- **REQUEST A**:
Rewrite the paragraph of the text on attentional focus and creativity that begins "Variations in the scope of perceptual attention" in a shorter form, keeping its main facts.

The Relationship Between Attentional Focus and Creativity
Creativity is essentially a mental activity, and prior research has identified various cognitive styles that shape creative performance, such as counterfactual thinking (e.g., Markman et al., 2007) and context-independent thinking (e.g., Choi & Yoon, 2018). Attentional focus has also been identified as an important cognitive mechanism influencing creativity (Förster & Dannenberg, 2010; Friedman et al., 2003; Huntsinger & Ray, 2016), although this work has been examined almost exclusively at the individual level. At any given moment, individuals are presumed to adopt either a global or a local attentional focus (Navon, 1977), referring to whether they “zoom out” to broadly perceive an object as a whole (global focus) or “zoom in” to narrowly attend to its specific details (local focus; Förster & Dannenberg, 2010). Individuals can readily shift between these two attentional styles, but the default tendency is global rather than local (Kimchi, 1992; Navon, 1977) because a local focus generally requires more mental effort (Clore et al., 2001).
Variations in the scope of perceptual attention are associated with variations in the scope of conceptual attention (Förster & Dannenberg, 2010; Friedman et al., 2003). Specifically, a global attentional focus promotes spreading activation among semantically distant concepts in memory, leading to the activation of broad, abstract, and superordinate ideas. By contrast, a local attentional focus activates concepts that are less abstract and semantically closer in memory. For instance, individuals with a local focus are more likely than those with a global focus to generate the concept “dog” in response to “cat,” as the two words are closely associated in semantic memory. In contrast, when considering either “dog” or “cat,” individuals with a global focus are more likely to produce a semantically more distant idea such as “restaurant” (Friedman et al., 2003).

Extracted records

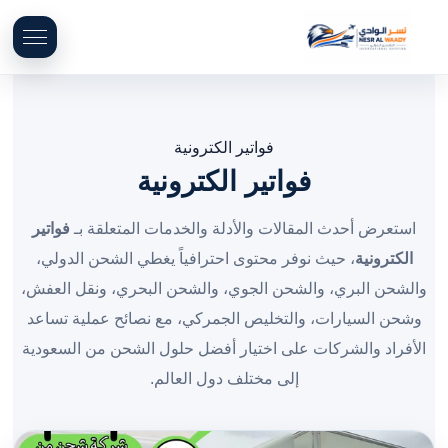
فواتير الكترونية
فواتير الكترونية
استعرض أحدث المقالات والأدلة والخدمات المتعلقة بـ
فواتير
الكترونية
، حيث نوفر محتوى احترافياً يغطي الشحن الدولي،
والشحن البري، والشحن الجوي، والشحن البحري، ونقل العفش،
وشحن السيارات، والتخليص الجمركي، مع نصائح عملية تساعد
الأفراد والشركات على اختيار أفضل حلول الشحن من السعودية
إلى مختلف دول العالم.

--

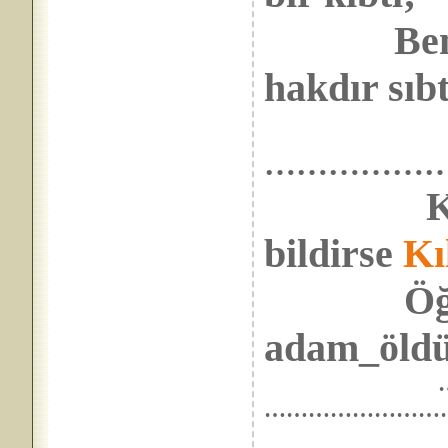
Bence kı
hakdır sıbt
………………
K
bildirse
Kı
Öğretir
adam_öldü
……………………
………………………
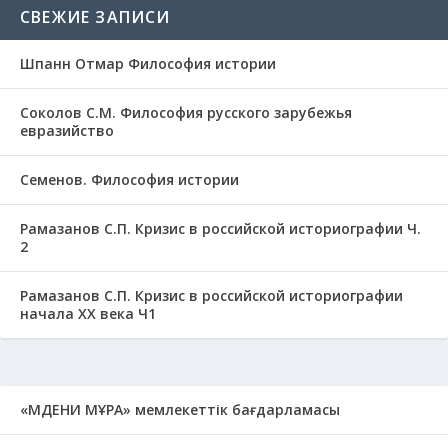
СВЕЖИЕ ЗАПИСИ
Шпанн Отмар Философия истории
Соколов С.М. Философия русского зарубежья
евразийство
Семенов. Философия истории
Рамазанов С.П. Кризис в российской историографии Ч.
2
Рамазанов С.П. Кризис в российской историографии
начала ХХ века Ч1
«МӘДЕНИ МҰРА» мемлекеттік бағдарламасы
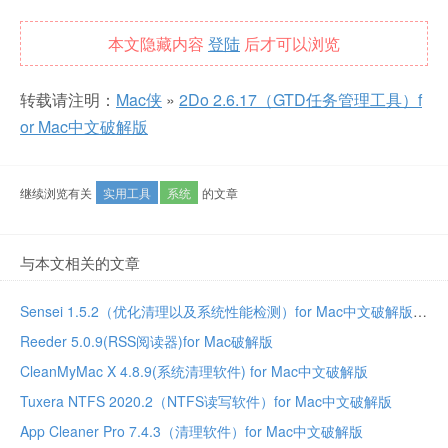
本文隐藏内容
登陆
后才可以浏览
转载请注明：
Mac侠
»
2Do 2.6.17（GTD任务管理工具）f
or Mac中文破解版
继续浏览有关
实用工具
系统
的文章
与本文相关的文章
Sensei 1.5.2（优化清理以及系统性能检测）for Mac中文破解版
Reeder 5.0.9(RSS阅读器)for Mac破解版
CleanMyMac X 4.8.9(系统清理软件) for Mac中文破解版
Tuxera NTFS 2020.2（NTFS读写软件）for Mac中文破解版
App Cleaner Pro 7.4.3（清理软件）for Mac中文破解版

- **REQUEST B**:
In the records, rename "Философия истории" to "История философии" across the stretch from the line containing "СВЕЖИЕ ЗАПИСИ" through the line containing "App Cleaner Pro 7.4.3（清理软件）for Mac中文破解版", and change nothing else. Return only those lines, without the pictures.

- **ANSWER AREA A**:
Changes in the scope of perceptual attention go along with changes in the scope of conceptual attention. A global focus spreads activation to semantically distant concepts in memory and brings up broad, abstract, superordinate ideas. A local focus activates less abstract, semantically closer concepts. Given "cat," people with a local focus are more likely to think of "dog," while people with a global focus are more likely to arrive at a distant idea such as "restaurant."

- **ANSWER AREA B**:
СВЕЖИЕ ЗАПИСИ
Шпанн Отмар История философии
Соколов С.М. Философия русского зарубежья
евразийство
Семенов. История философии
Рамазанов С.П. Кризис в российской историографии Ч.
2
Рамазанов С.П. Кризис в российской историографии
начала ХХ века Ч1
«МӘДЕНИ МҰРА» мемлекеттік бағдарламасы
本文隐藏内容
登陆
后才可以浏览
转载请注明：
Mac侠
»
2Do 2.6.17（GTD任务管理工具）f
or Mac中文破解版
继续浏览有关
实用工具
系统
的文章
与本文相关的文章
Sensei 1.5.2（优化清理以及系统性能检测）for Mac中文破解版
Reeder 5.0.9(RSS阅读器)for Mac破解版
CleanMyMac X 4.8.9(系统清理软件) for Mac中文破解版
Tuxera NTFS 2020.2（NTFS读写软件）for Mac中文破解版
App Cleaner Pro 7.4.3（清理软件）for Mac中文破解版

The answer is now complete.